● **TASK PROMPT**
Copy the records from the beginning through the line containing "Read the case", swapping "Australia" for "Canada" and keeping everything else unchanged. Leave the pictures out of your copy.

● **RECORDS FOR THIS EXERCISE**

↓↓↓

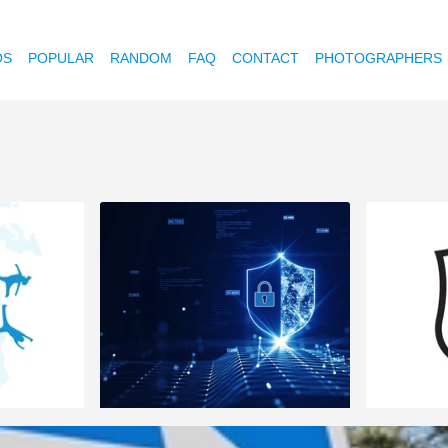
OS
POPULAR
RANDOM
FAQ
CONTACT
PHOTOGRAPHERS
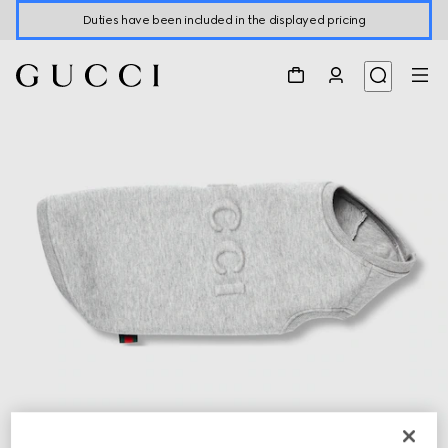
Duties have been included in the displayed pricing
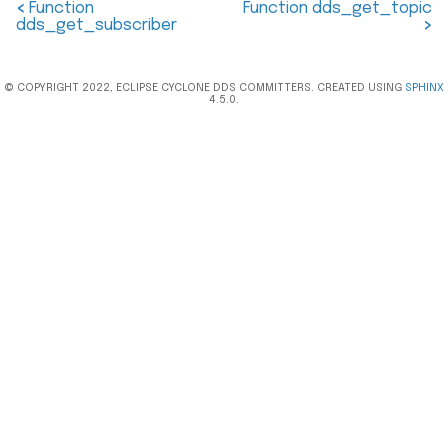
<
Function
Function dds_get_topic
dds_get_subscriber
>
© COPYRIGHT 2022, ECLIPSE CYCLONE DDS COMMITTERS. CREATED USING
SPHINX
4.5.0.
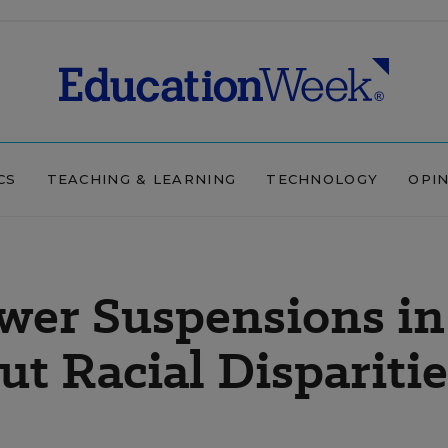
CS
TEACHING & LEARNING
TECHNOLOGY
OPI
wer Suspensions in
But Racial Dispariti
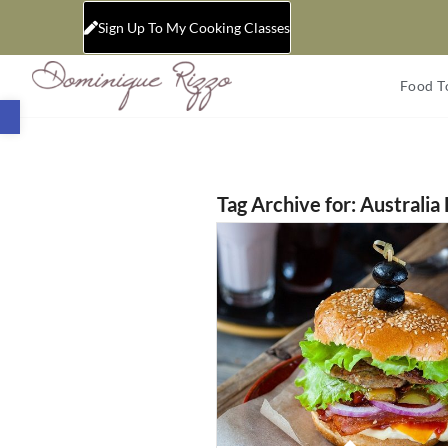
Sign Up To My Cooking Classes
Food T
Open toolbar
Tag Archive for:
Australia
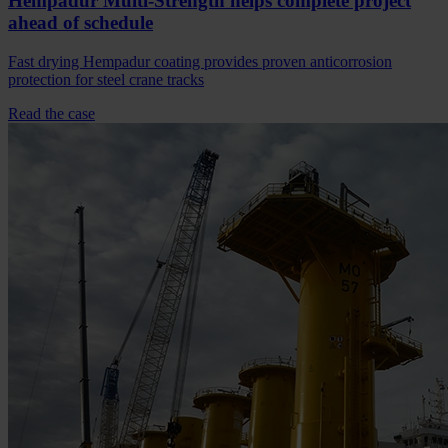
Hempadur Multi-Strength helps complete project
ahead of schedule
Fast drying Hempadur coating provides proven anticorrosion
protection for steel crane tracks
Read the case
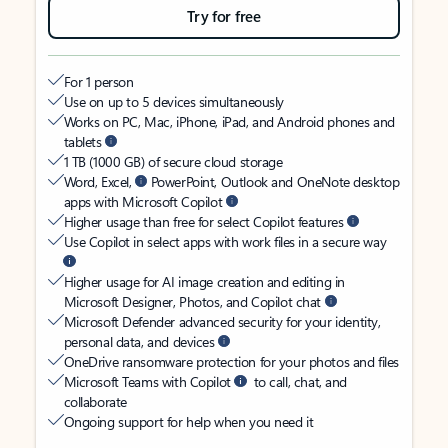
Try for free
For 1 person
Use on up to 5 devices simultaneously
Works on PC, Mac, iPhone, iPad, and Android phones and
tablets
1 TB (1000 GB) of secure cloud storage
Word, Excel,
PowerPoint, Outlook and OneNote desktop
apps with Microsoft Copilot
Higher usage than free for select Copilot features
Use Copilot in select apps with work files in a secure way
Higher usage for AI image creation and editing in
Microsoft Designer, Photos, and Copilot chat
Microsoft Defender advanced security for your identity,
personal data, and devices
OneDrive ransomware protection for your photos and files
Microsoft Teams with Copilot
to call, chat, and
collaborate
Ongoing support for help when you need it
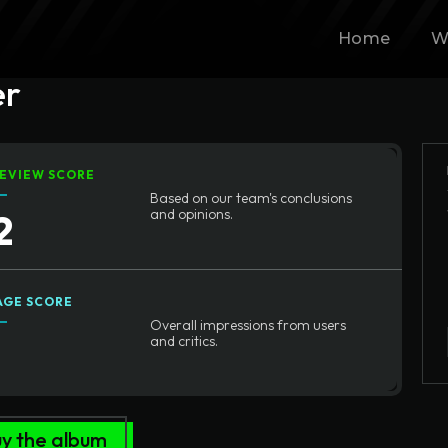
Home
W
er
EVIEW SCORE
Based on our team's conclusions
2
and opinions.
AGE SCORE
Overall impressions from users
1
and critics.
y the album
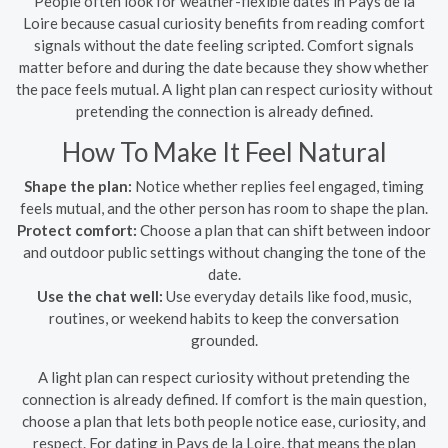
People often look for weather-flexible dates in Pays de la
Loire because casual curiosity benefits from reading comfort
signals without the date feeling scripted. Comfort signals
matter before and during the date because they show whether
the pace feels mutual. A light plan can respect curiosity without
pretending the connection is already defined.
How To Make It Feel Natural
Shape the plan:
Notice whether replies feel engaged, timing
feels mutual, and the other person has room to shape the plan.
Protect comfort:
Choose a plan that can shift between indoor
and outdoor public settings without changing the tone of the
date.
Use the chat well:
Use everyday details like food, music,
routines, or weekend habits to keep the conversation
grounded.
A light plan can respect curiosity without pretending the
connection is already defined. If comfort is the main question,
choose a plan that lets both people notice ease, curiosity, and
respect. For dating in Pays de la Loire, that means the plan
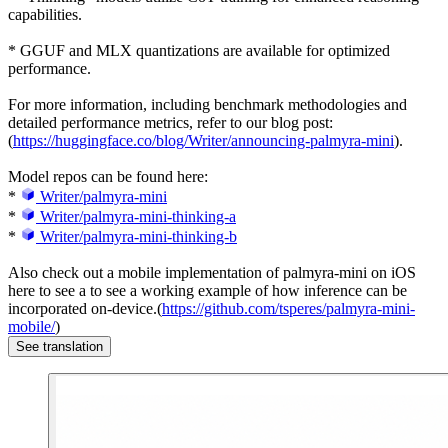
capabilities.
* GGUF and MLX quantizations are available for optimized
performance.
For more information, including benchmark methodologies and
detailed performance metrics, refer to our blog post:
(
https://huggingface.co/blog/Writer/announcing-palmyra-mini
).
Model repos can be found here:
*
Writer/palmyra-mini
*
Writer/palmyra-mini-thinking-a
*
Writer/palmyra-mini-thinking-b
Also check out a mobile implementation of palmyra-mini on iOS
here to see a to see a working example of how inference can be
incorporated on-device.(
https://github.com/tsperes/palmyra-mini-
mobile/
)
See translation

↑↑↑

● **SOLUTION BELOW**
OS
POPULAR
RANDOM
FAQ
CONTACT
PHOTOGRAPHERS
Duties have been included in the displayed pricing
<
Function
Function dds_get_topic
dds_get_subscriber
>
© COPYRIGHT 2022, ECLIPSE CYCLONE DDS COMMITTERS. CREATED USING
SPHINX
4.5.0.
CS
TEACHING & LEARNING
TECHNOLOGY
OPI
wer Suspensions in
But Racial Dispariti
Sign Up To My Cooking Classes
Food T
Open toolbar
Tag Archive for:
Canada
Hempadur Multi-Strength helps complete project
ahead of schedule
Fast drying Hempadur coating provides proven anticorrosion
protection for steel crane tracks
Read the case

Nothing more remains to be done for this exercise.